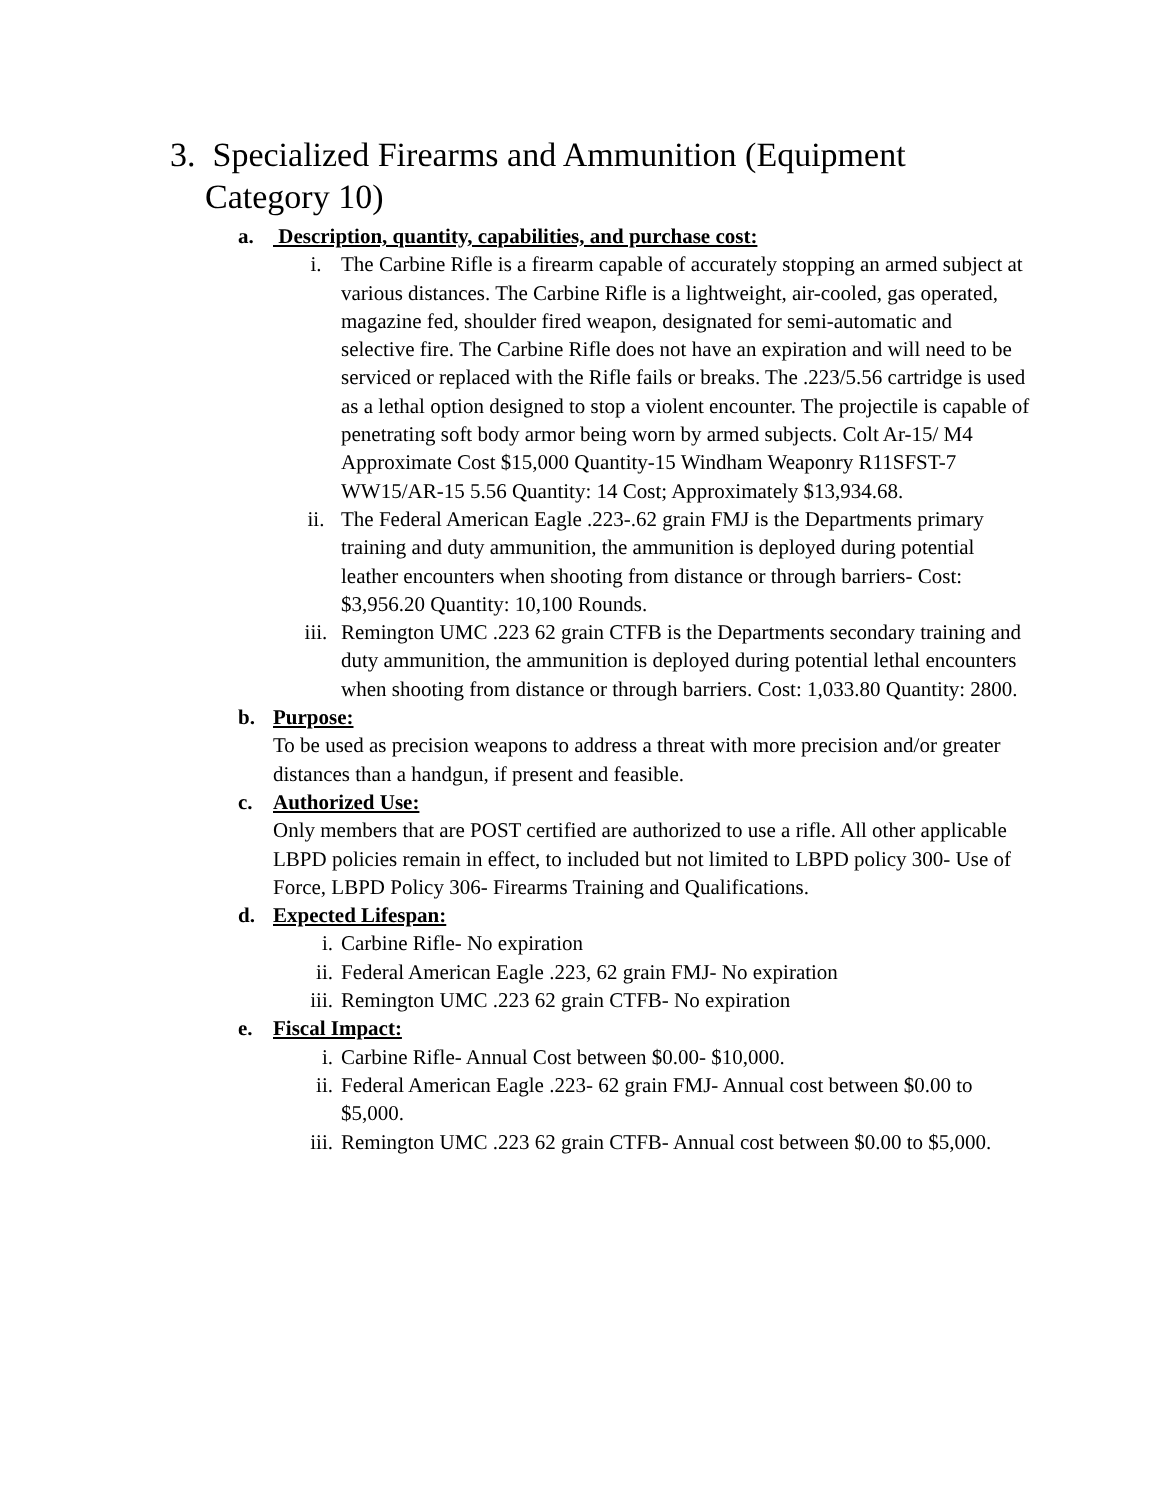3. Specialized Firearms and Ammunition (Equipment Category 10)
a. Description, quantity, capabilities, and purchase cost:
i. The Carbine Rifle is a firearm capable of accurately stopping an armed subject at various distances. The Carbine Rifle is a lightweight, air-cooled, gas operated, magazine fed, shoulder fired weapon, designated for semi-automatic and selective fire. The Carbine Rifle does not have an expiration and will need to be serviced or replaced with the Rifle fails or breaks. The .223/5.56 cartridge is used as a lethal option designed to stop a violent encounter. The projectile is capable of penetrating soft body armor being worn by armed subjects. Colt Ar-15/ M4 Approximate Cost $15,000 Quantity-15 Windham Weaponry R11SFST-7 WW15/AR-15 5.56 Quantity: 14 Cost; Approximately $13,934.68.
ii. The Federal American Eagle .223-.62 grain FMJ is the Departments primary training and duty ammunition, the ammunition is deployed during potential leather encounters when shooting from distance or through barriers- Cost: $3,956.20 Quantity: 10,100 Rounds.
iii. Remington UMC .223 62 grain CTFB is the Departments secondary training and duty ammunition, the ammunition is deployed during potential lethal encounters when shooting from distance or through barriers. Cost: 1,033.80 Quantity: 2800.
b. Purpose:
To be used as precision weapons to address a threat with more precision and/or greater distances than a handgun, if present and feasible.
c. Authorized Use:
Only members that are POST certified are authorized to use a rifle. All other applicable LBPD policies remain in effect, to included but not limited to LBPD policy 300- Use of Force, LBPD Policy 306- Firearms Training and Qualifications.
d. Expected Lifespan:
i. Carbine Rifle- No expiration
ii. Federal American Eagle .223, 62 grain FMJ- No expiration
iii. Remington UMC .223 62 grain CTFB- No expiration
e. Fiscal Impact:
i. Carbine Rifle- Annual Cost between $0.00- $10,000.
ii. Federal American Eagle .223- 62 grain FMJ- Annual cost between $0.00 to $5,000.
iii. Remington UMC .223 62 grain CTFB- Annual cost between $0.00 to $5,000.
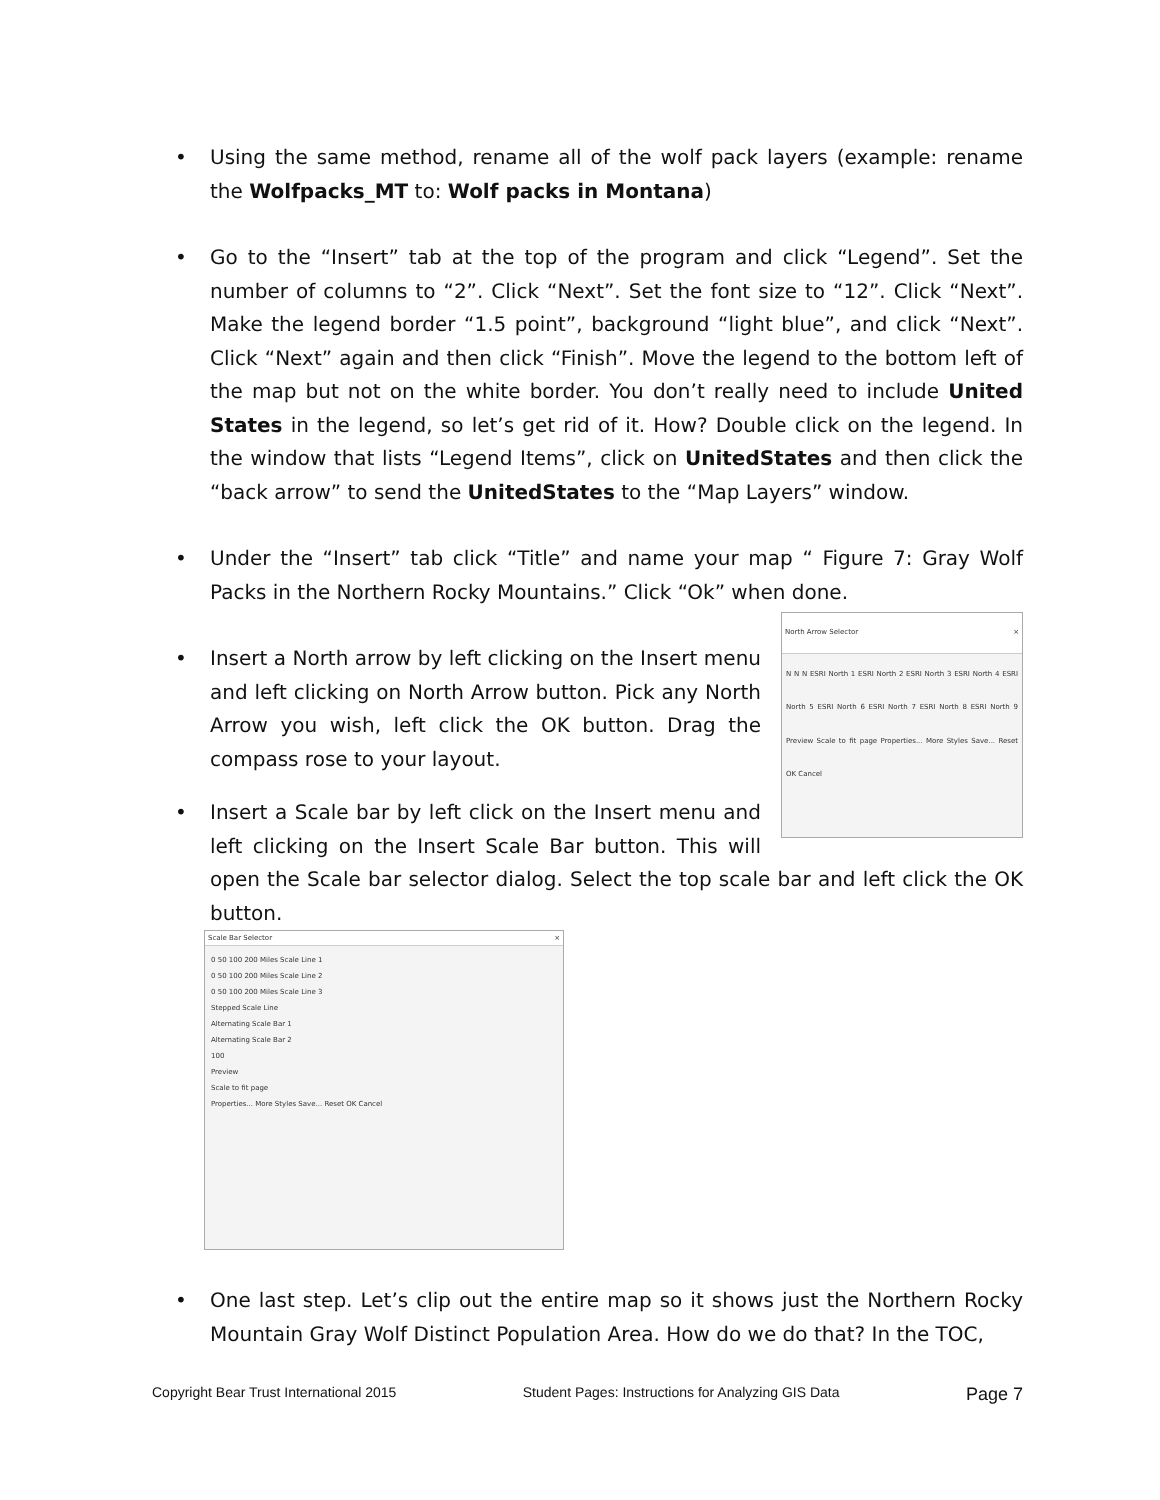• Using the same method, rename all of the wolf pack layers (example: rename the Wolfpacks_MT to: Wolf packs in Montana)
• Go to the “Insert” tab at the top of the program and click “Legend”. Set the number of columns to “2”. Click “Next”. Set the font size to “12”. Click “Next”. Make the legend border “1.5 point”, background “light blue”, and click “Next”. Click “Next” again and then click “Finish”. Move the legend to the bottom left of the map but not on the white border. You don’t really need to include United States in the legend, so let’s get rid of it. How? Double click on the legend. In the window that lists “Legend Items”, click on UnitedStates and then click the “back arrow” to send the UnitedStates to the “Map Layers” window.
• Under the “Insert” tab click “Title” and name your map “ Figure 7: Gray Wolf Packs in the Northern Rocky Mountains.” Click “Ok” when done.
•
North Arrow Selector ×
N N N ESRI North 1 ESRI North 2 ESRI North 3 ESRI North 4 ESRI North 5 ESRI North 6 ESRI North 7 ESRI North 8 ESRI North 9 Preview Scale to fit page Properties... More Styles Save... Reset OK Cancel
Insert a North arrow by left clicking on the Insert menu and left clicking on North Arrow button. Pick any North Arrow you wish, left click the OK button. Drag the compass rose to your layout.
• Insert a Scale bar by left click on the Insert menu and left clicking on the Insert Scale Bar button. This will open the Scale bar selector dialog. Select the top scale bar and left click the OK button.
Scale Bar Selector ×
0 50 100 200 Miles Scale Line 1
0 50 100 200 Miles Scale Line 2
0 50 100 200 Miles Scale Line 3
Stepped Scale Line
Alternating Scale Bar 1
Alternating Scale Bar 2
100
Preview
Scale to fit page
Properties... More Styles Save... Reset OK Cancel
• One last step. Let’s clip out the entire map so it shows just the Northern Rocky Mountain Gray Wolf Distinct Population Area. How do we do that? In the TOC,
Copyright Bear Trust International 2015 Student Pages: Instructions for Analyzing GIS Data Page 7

> _About this task_
Your answer should consist only of the count of lines in the data that contain "between".

> _Written response_
3